Volvo VNL Autonomous Trucks Enter Commercial Service on Dallas-Houston Lane
AVI-SPL is running Aurora Driver-powered VNLs on time-sensitive electronics freight. Volvo Autonomous Solutions provides the vehicle, virtual driver, infrastructure, and fleet management system.

AVI-SPL has launched commercial autonomous freight operations between Dallas and Houston using Volvo VNL Autonomous trucks powered by the Aurora Driver. The technology solutions provider is moving audio-visual electronics, including new products and end-of-life equipment for its electronic recycling program.
What does the Volvo VNL Autonomous system include?
Volvo Autonomous Solutions provides the complete end-to-end package: the purpose-built vehicle, the Aurora virtual driver software, required infrastructure, operations and uptime support, and a fleet management system that orchestrates transport operations and manages logistics flows. AVI-SPL does not own the trucks or operate them independently. Volvo Autonomous Solutions handles the full stack.
The launch targets time-sensitive, high-value shipments. AVI-SPL cited rising freight demand, qualified driver shortages, and capacity constraints as the operational drivers behind the deployment.
What freight is running on the corridor?
AVI-SPL is hauling a mix of audio-visual electronics. That includes new products moving to customer sites and end-of-life equipment returning for precious-metal recovery as part of the company's recycling program. The company did not disclose payload weights, trailer types, or shipment frequency.
"This collaboration shows how autonomous transport can help reduce transit times, improve service, and meet the demands of time-sensitive, high-value freight," said Sasko Cuklev, head of on-road solutions at Volvo Autonomous Solutions.
What operational benefits does AVI-SPL expect?
Tim Riek, chief strategy officer at AVI-SPL, said the collaboration allows the company to explore technologies that can improve operational resilience, support long-term scalability, and strengthen the customer experience. Volvo Autonomous Solutions claims the system can deliver greater uptime, improved asset utilization, and enhanced cargo security as operations scale.

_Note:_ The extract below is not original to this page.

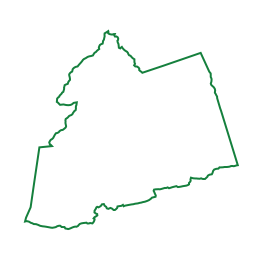 the district of Morpará, Bahia, Brazil, rotated 267°
{"feature_id": "56859067B97769813670820", "entity_name": "Morpará", "entity_type": "district", "adm_level": 2, "iso_a3": "BRA", "parent_name": "Brazil", "parent_adm1": "Bahia", "projection": "robinson", "projection_center": [-43.039, -11.751], "detail": "fine", "context": "isolated", "style": "outline", "palette": "green", "viewbox_px": 256, "rotation_deg": 267, "n_neighbors": 0, "source": "geoboundaries", "source_scale": "gbopen_adm2", "svg_char_len": 4091}
<svg xmlns="http://www.w3.org/2000/svg" viewBox="0 0 256 256"><g transform="rotate(267 128 128)"><path d="M33.4,51.7L33.8,52.9L34.0,54.1L33.9,55.3L32.6,56.5L32.5,57.9L32.4,59.4L30.9,60.2L30.6,61.7L30.2,62.9L30.4,64.0L30.9,65.5L31.5,67.0L32.0,68.5L32.3,70.1L32.1,71.4L32.7,72.8L33.6,73.6L34.7,74.8L35.2,76.5L35.4,78.2L35.5,79.6L35.6,81.6L34.8,82.4L34.7,83.9L35.1,85.1L34.6,87.5L35.9,88.7L37.3,89.5L38.7,89.9L39.5,88.9L40.6,89.8L41.5,91.5L42.3,92.8L43.7,92.7L44.2,91.5L45.4,90.1L47.2,90.3L48.0,90.9L49.3,91.8L50.3,92.2L50.9,93.1L50.3,94.4L51.2,96.2L51.9,97.1L53.1,97.9L53.3,99.9L51.6,100.6L50.4,102.1L48.9,102.6L48.3,104.1L49.1,106.3L48.3,107.9L46.9,109.3L46.8,110.6L47.7,111.9L48.7,113.0L50.2,113.4L50.4,114.8L50.6,117.3L51.5,118.9L50.1,119.6L50.6,120.9L51.0,123.8L51.3,126.0L51.5,127.6L51.6,129.3L52.0,131.1L52.1,132.4L52.2,133.9L52.6,135.6L52.8,137.3L53.2,138.9L53.5,141.0L54.2,143.4L54.9,145.2L56.1,147.1L57.2,148.3L57.5,149.9L57.9,151.9L59.2,152.2L61.1,151.4L62.6,150.9L63.9,150.3L65.1,150.8L65.3,152.4L65.3,153.6L65.3,155.2L65.1,156.6L65.3,157.8L65.7,159.5L66.2,161.6L66.1,163.0L66.6,164.5L65.7,165.8L66.1,167.4L66.5,168.8L66.8,170.2L67.1,171.8L67.4,173.3L66.4,174.7L66.5,176.3L66.7,177.9L67.0,179.6L67.2,181.4L67.4,183.3L67.9,184.9L68.5,186.0L69.9,186.0L71.1,187.3L72.0,187.8L73.4,187.7L75.1,188.3L74.5,190.0L74.2,191.4L74.0,193.9L73.7,195.5L73.6,197.1L73.9,198.4L73.3,199.6L73.1,200.9L73.1,202.3L74.2,203.6L75.1,204.7L76.2,205.2L77.1,206.9L77.4,209.3L78.6,210.0L79.6,210.4L80.6,210.7L82.0,211.9L82.6,213.9L82.7,216.2L83.9,217.3L83.8,219.0L83.8,220.8L84.0,222.4L83.9,224.0L83.9,225.6L84.1,227.5L84.6,228.9L84.6,230.2L84.3,231.7L84.6,233.1L85.0,234.5L85.1,235.7L140.4,221.8L142.7,221.1L147.7,219.9L153.1,218.6L154.7,218.6L156.3,217.8L157.5,217.3L158.7,216.6L160.0,216.8L161.1,217.0L162.6,216.7L164.2,215.8L165.5,214.5L166.7,213.4L168.0,213.0L169.9,213.7L171.9,214.0L173.2,213.9L174.2,213.4L175.2,213.3L176.5,213.4L178.2,213.4L180.0,212.1L199.2,204.5L188.4,166.8L182.4,145.2L183.3,144.4L184.3,143.1L185.3,142.2L186.6,142.4L187.8,141.7L188.9,140.2L189.1,138.5L190.3,137.4L191.7,138.4L193.1,137.9L194.7,137.9L196.3,138.0L197.5,136.3L198.8,135.2L200.0,134.3L200.6,132.9L201.6,132.3L202.9,131.9L204.1,131.1L205.0,129.8L205.9,128.6L206.9,127.7L208.0,126.8L209.3,126.1L208.7,125.2L207.9,124.4L208.6,123.1L210.4,123.0L212.3,122.9L214.1,122.2L215.7,122.0L216.5,122.7L218.0,122.9L219.2,122.4L220.0,121.3L220.0,119.8L221.3,119.1L222.5,119.7L222.5,118.4L222.1,117.1L222.4,115.7L222.8,114.3L223.6,113.2L224.8,113.5L225.8,113.3L224.6,111.3L223.7,109.6L222.1,109.4L220.9,109.5L219.2,109.0L217.6,108.6L216.1,107.6L214.8,107.4L213.6,107.1L213.1,105.5L212.4,104.3L211.4,103.7L210.0,103.1L208.4,103.4L207.4,101.9L206.7,101.0L205.7,100.1L204.8,98.5L203.3,97.4L202.3,96.8L201.8,94.8L201.6,93.1L201.1,91.4L200.1,89.7L199.1,87.5L198.3,86.5L197.2,85.7L196.0,84.6L194.7,83.3L193.5,82.1L192.1,80.9L191.8,79.1L191.2,77.7L190.4,76.6L189.5,75.8L188.3,75.5L187.3,75.2L186.7,74.0L185.8,72.9L184.7,72.1L183.3,72.1L182.2,72.4L180.4,72.6L179.1,72.6L178.1,71.6L177.2,70.9L176.2,70.5L175.2,70.1L174.8,68.6L174.1,67.0L172.6,66.6L171.5,66.2L170.4,66.3L169.0,65.8L167.5,65.3L166.8,64.1L165.8,63.5L164.7,62.3L163.9,61.4L162.9,61.0L162.1,59.8L161.1,58.8L157.8,58.3L156.9,59.5L156.0,60.2L154.7,61.4L154.8,63.1L154.9,64.8L154.3,67.0L154.0,68.5L153.9,69.9L154.0,71.5L154.4,72.9L155.1,74.0L155.9,75.0L156.1,76.4L156.3,78.2L154.7,77.9L153.7,77.7L152.6,77.2L151.4,77.0L150.0,77.0L148.5,76.6L147.7,75.3L146.8,74.6L145.8,73.8L144.7,73.2L143.9,72.1L143.6,71.0L143.0,69.7L141.7,68.5L141.0,67.5L140.3,66.3L139.0,65.9L138.0,66.0L136.3,65.8L134.9,66.0L133.0,66.3L131.8,65.8L130.8,64.6L129.5,62.7L129.4,61.2L128.5,59.5L127.4,58.6L126.8,57.3L126.5,55.7L124.9,54.5L123.4,53.6L122.0,52.8L121.0,51.7L120.2,50.2L119.0,49.3L117.8,48.6L115.8,49.1L115.0,50.2L113.9,51.1L113.3,38.5L79.1,31.6L53.9,26.6L43.8,21.5L40.0,20.3L40.3,22.0L39.7,24.1L38.3,26.2L37.9,27.4L37.0,28.9L36.8,31.1L36.0,33.1L34.9,35.2L34.3,37.6L34.0,39.5L33.6,41.4L32.8,44.7L32.5,45.9L32.3,47.2L32.5,48.8L32.8,50.7L33.4,51.7Z" fill="none" stroke="#15803d" stroke-width="2"/></g></svg>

No specific uptime figures, transit-time reductions, or cost-per-mile comparisons were provided. AVI-SPL did not disclose how many trucks are in service, whether the fleet will expand beyond the Dallas-Houston corridor, or what the contract term is.
What this means for small fleets
The Dallas-Houston corridor is a high-volume lane where capacity exits have tightened truckload supply and spot rates have climbed sharply in 2026. Autonomous deployments on these lanes compete directly with owner-operators and small fleets that rely on steady backhaul freight. If Volvo Autonomous Solutions scales the service to other shippers, it could pull dedicated-contract volume out of the conventional market.
For now, the deployment is limited to a single shipper on a single lane. No pricing, maintenance cost, or reliability data has been released. Small fleets should watch whether AVI-SPL expands the program and whether other shippers follow. The technology is still unproven at scale in commercial service.